Eu me formei em 1995, ingressei em 1989 na Computação, fiz dois anos de Ciência da Computação. Quando cheguei ao final de 1990 eu prestei vestibular porque eu não queria continuar esse curso, eu decidi que realmente não era isso e prestei Engenharia de Produção. Fiz Engenharia de Produção e me formei em 1995, eu fiz 1991, 92, 93, 94 e 95 e me formei, na verdade eu fiquei sete anos na USP e praticamente todo esse tempo no movimento estudantil.
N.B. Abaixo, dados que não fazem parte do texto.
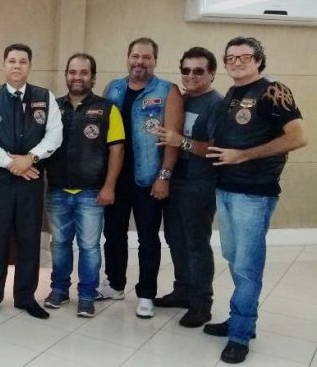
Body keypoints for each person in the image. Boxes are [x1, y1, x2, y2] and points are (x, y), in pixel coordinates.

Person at [203, 37, 306, 364]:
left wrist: (243, 155)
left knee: (247, 266)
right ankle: (242, 319)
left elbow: (298, 137)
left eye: (244, 57)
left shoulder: (273, 91)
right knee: (234, 258)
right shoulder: (232, 95)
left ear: (259, 60)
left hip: (254, 193)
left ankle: (240, 334)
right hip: (226, 189)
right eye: (230, 57)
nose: (236, 62)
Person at [0, 43, 62, 320]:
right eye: (11, 61)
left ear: (29, 66)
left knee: (28, 239)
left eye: (22, 61)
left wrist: (31, 158)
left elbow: (55, 134)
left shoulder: (45, 97)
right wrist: (11, 163)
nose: (16, 66)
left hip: (31, 180)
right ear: (3, 65)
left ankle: (25, 297)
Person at [100, 37, 184, 319]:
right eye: (135, 56)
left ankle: (146, 293)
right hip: (115, 176)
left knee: (148, 238)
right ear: (128, 57)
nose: (140, 62)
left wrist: (164, 176)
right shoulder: (113, 88)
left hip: (149, 178)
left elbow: (172, 139)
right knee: (113, 234)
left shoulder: (167, 91)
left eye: (147, 57)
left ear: (155, 61)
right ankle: (115, 284)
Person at [43, 53, 124, 318]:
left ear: (93, 77)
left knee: (89, 247)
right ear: (66, 75)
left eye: (83, 72)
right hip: (58, 189)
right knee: (59, 244)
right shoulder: (53, 107)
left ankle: (87, 295)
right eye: (72, 72)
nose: (77, 77)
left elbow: (117, 151)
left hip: (92, 192)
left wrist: (109, 186)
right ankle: (59, 290)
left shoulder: (108, 109)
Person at [153, 47, 223, 328]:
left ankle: (201, 304)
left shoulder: (216, 104)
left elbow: (217, 150)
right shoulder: (180, 99)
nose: (191, 75)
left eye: (198, 71)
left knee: (196, 244)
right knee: (175, 238)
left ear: (211, 74)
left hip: (199, 184)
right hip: (175, 180)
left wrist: (180, 141)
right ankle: (182, 291)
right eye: (186, 70)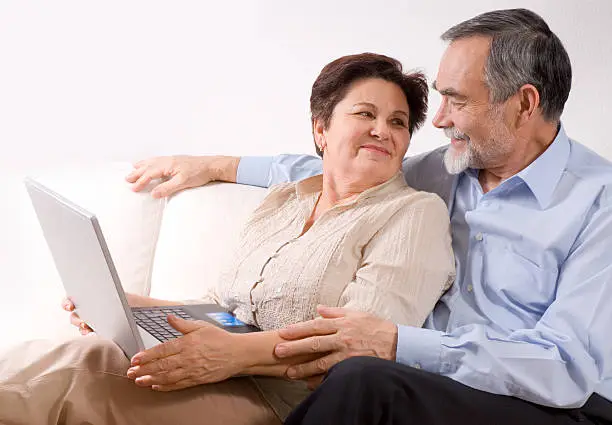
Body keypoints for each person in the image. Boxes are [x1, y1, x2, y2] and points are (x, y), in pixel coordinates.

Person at [123, 8, 612, 425]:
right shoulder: (448, 170)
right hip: (436, 387)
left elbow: (565, 368)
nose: (438, 119)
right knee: (362, 377)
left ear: (524, 103)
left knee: (361, 379)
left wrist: (399, 343)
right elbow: (338, 163)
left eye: (457, 100)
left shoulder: (599, 203)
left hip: (556, 406)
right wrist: (214, 165)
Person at [0, 53, 456, 425]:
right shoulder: (283, 200)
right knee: (81, 351)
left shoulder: (414, 214)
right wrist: (133, 305)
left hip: (288, 400)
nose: (383, 130)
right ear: (321, 129)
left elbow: (358, 344)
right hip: (218, 371)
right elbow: (224, 307)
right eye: (365, 114)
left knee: (79, 380)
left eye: (398, 122)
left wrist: (231, 356)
Em alguns momentos com maior envolvimento e [em] outros momentos em que eu estava quase me formando, com menor envolvimento porque tinha outras prioridades.
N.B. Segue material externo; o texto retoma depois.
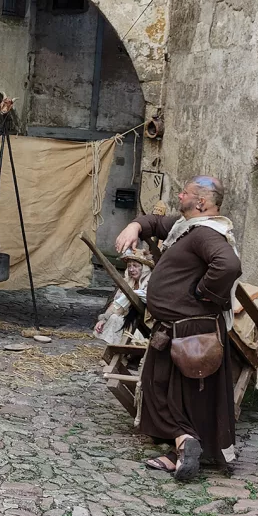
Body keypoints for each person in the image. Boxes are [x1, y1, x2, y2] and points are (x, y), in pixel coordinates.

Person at [114, 175, 242, 482]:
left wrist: (202, 293)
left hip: (191, 328)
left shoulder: (205, 235)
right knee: (162, 387)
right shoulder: (186, 228)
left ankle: (183, 449)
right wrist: (135, 226)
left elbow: (228, 266)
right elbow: (156, 223)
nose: (179, 195)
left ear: (200, 202)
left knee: (182, 393)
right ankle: (184, 444)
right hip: (176, 326)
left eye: (185, 192)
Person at [93, 248, 153, 344]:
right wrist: (104, 319)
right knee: (114, 318)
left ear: (144, 268)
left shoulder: (151, 283)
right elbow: (117, 302)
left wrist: (135, 295)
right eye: (129, 266)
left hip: (145, 327)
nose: (131, 269)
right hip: (128, 322)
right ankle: (117, 351)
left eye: (135, 266)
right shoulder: (128, 282)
Foi um pouco isso eu acho a campanha mais forte que o DCE fez quando eu estava na direção, foram as “Diretas para Reitor” e a USP até hoje é uma instituição extremamente conservadora, centralizada e não democrática. Nós vemos uma diferença extremamente grande entre as Universidades Federais e as Universidades Estaduais no Estado de São Paulo. É lamentável até hoje isso ainda ser uma briga, o governador escolhia o Reitor, a consulta, acho que a última versão, agora se teve uma consulta para Reitor, pois não existia nem consulta à comunidade e a comunidade não optava, foi muito difícil, foram reitorias extremamente conservadoras.
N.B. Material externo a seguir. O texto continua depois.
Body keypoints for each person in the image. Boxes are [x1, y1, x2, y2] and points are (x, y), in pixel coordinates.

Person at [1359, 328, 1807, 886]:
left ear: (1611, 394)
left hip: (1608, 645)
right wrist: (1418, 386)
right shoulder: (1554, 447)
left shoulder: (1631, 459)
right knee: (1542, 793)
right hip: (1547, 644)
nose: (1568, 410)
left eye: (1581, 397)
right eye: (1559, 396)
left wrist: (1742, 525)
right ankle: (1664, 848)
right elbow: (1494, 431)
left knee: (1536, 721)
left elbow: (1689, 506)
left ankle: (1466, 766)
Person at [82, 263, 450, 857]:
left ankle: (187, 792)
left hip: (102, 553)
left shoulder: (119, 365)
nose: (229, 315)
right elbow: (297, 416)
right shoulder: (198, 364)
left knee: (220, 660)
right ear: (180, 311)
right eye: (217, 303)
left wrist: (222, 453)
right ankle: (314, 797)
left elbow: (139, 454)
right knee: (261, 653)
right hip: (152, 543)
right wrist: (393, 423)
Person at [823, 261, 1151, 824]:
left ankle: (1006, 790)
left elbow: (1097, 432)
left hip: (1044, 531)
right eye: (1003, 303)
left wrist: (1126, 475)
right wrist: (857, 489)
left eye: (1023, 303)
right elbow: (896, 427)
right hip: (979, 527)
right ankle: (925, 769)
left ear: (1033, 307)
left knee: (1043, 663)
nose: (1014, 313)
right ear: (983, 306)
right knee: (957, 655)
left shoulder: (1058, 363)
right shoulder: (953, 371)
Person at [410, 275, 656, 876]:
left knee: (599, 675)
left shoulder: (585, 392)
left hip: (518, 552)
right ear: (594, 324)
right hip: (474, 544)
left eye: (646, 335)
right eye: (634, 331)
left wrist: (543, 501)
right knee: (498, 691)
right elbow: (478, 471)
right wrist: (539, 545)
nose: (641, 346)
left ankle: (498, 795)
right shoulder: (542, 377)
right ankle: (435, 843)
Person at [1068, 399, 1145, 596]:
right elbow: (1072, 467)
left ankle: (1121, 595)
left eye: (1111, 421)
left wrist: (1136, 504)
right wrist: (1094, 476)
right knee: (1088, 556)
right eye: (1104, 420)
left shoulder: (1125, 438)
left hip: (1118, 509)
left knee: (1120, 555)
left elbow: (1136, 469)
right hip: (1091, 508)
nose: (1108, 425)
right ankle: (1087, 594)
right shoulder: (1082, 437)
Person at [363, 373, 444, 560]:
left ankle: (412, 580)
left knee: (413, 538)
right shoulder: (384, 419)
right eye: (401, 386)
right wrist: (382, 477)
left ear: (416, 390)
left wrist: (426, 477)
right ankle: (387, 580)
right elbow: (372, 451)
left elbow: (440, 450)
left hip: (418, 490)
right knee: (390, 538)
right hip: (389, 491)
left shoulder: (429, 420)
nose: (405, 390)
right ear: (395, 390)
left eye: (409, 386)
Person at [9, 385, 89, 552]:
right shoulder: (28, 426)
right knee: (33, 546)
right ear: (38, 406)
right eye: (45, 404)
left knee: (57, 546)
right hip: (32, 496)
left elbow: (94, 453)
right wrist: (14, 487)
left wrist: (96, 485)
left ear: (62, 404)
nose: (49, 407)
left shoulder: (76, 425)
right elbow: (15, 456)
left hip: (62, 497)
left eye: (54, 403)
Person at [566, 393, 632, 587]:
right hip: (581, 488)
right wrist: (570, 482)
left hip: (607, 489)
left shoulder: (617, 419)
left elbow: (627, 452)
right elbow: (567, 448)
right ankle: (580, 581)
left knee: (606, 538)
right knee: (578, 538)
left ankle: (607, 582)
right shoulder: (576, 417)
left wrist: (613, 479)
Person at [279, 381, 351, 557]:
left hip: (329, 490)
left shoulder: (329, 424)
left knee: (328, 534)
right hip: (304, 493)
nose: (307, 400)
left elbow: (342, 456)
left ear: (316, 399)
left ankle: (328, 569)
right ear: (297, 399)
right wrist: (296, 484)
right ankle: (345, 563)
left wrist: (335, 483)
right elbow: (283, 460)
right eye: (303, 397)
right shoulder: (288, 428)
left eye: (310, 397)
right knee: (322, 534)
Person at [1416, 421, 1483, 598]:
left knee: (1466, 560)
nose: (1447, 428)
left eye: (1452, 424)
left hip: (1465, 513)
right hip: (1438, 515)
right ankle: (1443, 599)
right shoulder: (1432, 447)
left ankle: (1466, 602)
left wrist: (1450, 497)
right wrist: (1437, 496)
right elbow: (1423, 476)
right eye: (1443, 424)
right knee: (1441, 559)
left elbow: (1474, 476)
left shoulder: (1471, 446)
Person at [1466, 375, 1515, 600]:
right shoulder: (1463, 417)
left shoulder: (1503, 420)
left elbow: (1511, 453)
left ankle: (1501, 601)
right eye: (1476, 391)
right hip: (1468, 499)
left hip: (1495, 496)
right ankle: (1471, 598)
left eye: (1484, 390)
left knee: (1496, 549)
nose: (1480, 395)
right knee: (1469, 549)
Com a indicação, não tem voto paritário. Até hoje a indicação é feita, ainda tem a lista tríplice e as consultas extremamente complicadas, a nossa grande bandeira era “Diretas para Reitor”. Fizemos uma ocupação no colégio, no colegiado da USP, fizemos uma ocupação da reitoria da USP na direção do DCE, muito em função dessa discussão das “Diretas para Reitor”, [pois] passávamos uma dificuldade muito grande de ter direito de opinar sobre essas coisas, tinha um colégio de, sei lá, de cinquenta, sessenta professores, a gente tinha meia dúzia de funcionários e dois estudantes. E o que esses dois estudantes vão conseguir opinar num colegiado como esse, então, extremamente complicado, nossa luta foi muito por essa questão da permanência, tinha um debate muito grande sobre isso e também a relação de democratização das instituições, da instituição. Na verdade, era extremamente complicado, muito complicado a USP sempre tradicional, infelizmente ainda hoje é uma instituição que eu

não acho democrática, muito centralizada e [de] relações extremamente antidemocráticas. Eu fui também delegada para o Congresso da UNE, participei de um dos Congressos da UNE como delegada por São Carlos.

Outra campanha muito forte foi contra o jubilamento, [porque] a USP não tinha jubilamento [e] ele foi implementado na década de 1990. O jubilamento, o desligamento dos estudantes, foi praticado de forma mais contundente nessa década. Quando aconteceu essa mudança teve uma resistência muito forte dos alunos e nós fizemos uma matrícula paralela, nós detonamos a matrícula da USP, foi um problema porque toda a matrícula foi feita paralela [e] ninguém fez a matrícula oficial. Nós fizemos a matrícula como era antes, eles fizeram várias mudanças e eles tiveram muita dificuldade, foi um trabalho para os técnicos, coitados! Eles nem tinham culpa da situação [mas], no fim das contas, assim fez com que a USP tivesse que dialogar com os estudantes sobre isso porque eles decidiram uma coisa da vida dos estudantes sem ter participação nenhuma de discussão sobre a questão do jubilamento, eles aplicaram regras mais difíceis para o jubilamento. Fizemos uma campanha muito forte em São Carlos, foram quase 100% de matrículas paralelas, acho que foi 92% de matrículas paralelas, foi uma decisão massiva dos estudantes, isso é um pouco da história geral.